El ídolo. EL FUTBOL A SOL Y SOMBRA, EDUARDO GALEANO
Y un buen día la diosa del viento besa
el pie del hombre, el maltratado, el despreciado pie, y
de ese beso nace el ídolo del fútbol.
Nace en cuna de paja y choza de lata y viene al mundo
abrazado a una pelota.
Desde que aprende a caminar, sabe jugar.
En sus años tempranos alegra los potreros, juega
que te juega en los andurriales de los
suburbios hasta que cae la noche y ya no se ve la pelota, y en
sus años mozos vuela y hace volar en los
estadios. Sus artes malabares convocan multitudes,
domingo tras domingo, de victoria en
victoria, de ovación en ovación.
La pelota lo busca, lo reconoce, lo
necesita. En el pecho de su pie, ella descansa y se hamaca.
Él le saca lustre y la hace hablar, y en
esa charla de dos conversan millones de mudos. Los nadies,
los condenados a ser por siempre nadies,
pueden sentirse álguienes por un rato, por obra y gracia
de esos pases devueltos al toque, esas
gambetas que dibujan zetas en el césped, esos golazos de
taquito o de chilena: cuando juega él,
el cuadro tiene doce jugadores.
—¿Doce? ¡Quince tiene! ¡Veinte!
La pelota ríe, radiante, en el aire. Él
la baja, la duerme, la piropea, la baila, y viendo esas
cosas jamás vistas sus adoradores
sienten piedad por sus nietos aún no nacidos, que no las verán.
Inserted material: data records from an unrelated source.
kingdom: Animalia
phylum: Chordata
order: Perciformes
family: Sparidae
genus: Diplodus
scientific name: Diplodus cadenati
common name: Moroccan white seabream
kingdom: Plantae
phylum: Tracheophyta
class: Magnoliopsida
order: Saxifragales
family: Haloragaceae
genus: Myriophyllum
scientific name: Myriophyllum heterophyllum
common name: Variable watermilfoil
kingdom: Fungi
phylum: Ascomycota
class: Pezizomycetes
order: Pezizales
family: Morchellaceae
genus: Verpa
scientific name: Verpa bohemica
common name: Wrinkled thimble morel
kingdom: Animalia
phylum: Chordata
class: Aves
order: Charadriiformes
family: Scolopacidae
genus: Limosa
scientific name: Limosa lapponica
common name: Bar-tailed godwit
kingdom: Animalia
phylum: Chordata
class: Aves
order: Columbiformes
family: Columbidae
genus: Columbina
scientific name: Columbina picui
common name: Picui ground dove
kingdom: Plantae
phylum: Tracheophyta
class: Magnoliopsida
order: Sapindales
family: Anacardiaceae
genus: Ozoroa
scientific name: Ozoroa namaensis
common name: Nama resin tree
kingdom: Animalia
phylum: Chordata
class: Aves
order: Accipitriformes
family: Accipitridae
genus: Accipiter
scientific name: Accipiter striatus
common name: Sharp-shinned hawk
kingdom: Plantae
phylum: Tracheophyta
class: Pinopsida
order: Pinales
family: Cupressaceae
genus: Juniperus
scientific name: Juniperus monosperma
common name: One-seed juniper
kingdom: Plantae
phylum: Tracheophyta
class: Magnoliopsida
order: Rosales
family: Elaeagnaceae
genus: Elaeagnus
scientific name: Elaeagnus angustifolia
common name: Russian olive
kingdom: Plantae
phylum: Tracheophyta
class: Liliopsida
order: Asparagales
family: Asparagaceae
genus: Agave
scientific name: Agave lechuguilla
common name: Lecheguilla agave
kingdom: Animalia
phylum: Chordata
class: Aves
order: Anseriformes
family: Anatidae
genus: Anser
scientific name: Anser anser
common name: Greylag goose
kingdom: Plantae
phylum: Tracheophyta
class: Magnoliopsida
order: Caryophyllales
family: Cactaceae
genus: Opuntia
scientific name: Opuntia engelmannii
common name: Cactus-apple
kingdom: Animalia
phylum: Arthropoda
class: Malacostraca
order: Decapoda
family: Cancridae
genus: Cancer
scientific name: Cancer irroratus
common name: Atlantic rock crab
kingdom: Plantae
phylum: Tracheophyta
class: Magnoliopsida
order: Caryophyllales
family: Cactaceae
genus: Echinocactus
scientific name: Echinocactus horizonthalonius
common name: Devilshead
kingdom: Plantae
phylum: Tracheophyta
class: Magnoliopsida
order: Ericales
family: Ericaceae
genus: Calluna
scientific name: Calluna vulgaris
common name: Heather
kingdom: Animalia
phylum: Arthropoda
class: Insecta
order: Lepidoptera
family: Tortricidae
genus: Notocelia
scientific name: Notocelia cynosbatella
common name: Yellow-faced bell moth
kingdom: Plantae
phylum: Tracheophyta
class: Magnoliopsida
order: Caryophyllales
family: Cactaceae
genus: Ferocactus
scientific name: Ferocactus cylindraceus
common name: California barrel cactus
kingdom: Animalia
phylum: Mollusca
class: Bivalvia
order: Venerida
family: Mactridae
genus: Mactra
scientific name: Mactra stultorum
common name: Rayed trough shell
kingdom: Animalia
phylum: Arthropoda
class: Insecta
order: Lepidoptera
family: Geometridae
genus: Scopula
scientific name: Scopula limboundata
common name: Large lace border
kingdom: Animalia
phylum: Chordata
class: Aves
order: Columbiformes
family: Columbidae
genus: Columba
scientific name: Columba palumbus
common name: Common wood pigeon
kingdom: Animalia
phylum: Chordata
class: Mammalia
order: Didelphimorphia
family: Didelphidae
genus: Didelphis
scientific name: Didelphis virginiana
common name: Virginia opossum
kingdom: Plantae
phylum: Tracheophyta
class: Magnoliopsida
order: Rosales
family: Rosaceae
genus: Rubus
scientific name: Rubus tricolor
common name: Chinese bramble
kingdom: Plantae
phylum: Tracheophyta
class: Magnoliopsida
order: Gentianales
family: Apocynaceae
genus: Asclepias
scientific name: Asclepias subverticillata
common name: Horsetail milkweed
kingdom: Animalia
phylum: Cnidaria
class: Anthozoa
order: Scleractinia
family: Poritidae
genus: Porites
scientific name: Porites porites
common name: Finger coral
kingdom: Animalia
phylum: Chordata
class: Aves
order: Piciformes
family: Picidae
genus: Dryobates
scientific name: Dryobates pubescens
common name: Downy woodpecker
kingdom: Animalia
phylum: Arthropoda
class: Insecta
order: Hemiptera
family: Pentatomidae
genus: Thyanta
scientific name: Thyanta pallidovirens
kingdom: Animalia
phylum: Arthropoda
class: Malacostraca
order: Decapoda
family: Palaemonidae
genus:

Pero el ídolo es ídolo por un rato
nomás, humana eternidad, cosa de nada; y cuando al pie de
oro le llega la hora de la mala pata, la
estrella ha concluido su viaje desde el fulgor hasta el
apagón. Está ese cuerpo con más
remiendos que traje de payaso, y ya el acróbata es un paralítico,
el artista una bestia:
—¡Con la herradura no!
La fuente de la felicidad pública se
convierte en el pararrayos del público rencor:
—¡Momia!
A veces el ídolo no cae entero. Y a
veces, cuando se rompe, la gente le devora los pedazos.
MARADONA, EDUARDO GALEANO
Jugó, venció, meó, perdió. El análisis delató efedrina y Maradona acabó de mala manera su Mundial del 94. La efedrina, que no se considera droga estimulante en el deporte profesional de los Estados Unidos y de muchos otros países, está prohibida en las competencias internacionales.
Hubo estupor y escándalo. Los truenos de
la condenación moral dejaron sordo al mundo entero, pero mal que bien se
hicieron oír algunas voces de apoyo al ídolo caído. Y no sólo en su dolorida y
atónita Argentina, sino en lugares tan lejanos como Bangladesh, donde una
manifestación numerosa rugió en las calles repudiando a la FIFA y exigiendo el
retorno del expulsado. Al fin y al cabo, juzgarlo era fácil, y era fácil
condenarlo, pero no resultaba tan fácil olvidar que Maradona venía cometiendo
desde hacía años el pecado de ser el mejor, el delito de denunciar a viva voz
las cosas que el poder manda callar y el crimen de jugar con la zurda, lo cual,
según el Pequeño Larousse Ilustrado, significa «con la izquierda» y también
significa «al contrario de como se debe hacer».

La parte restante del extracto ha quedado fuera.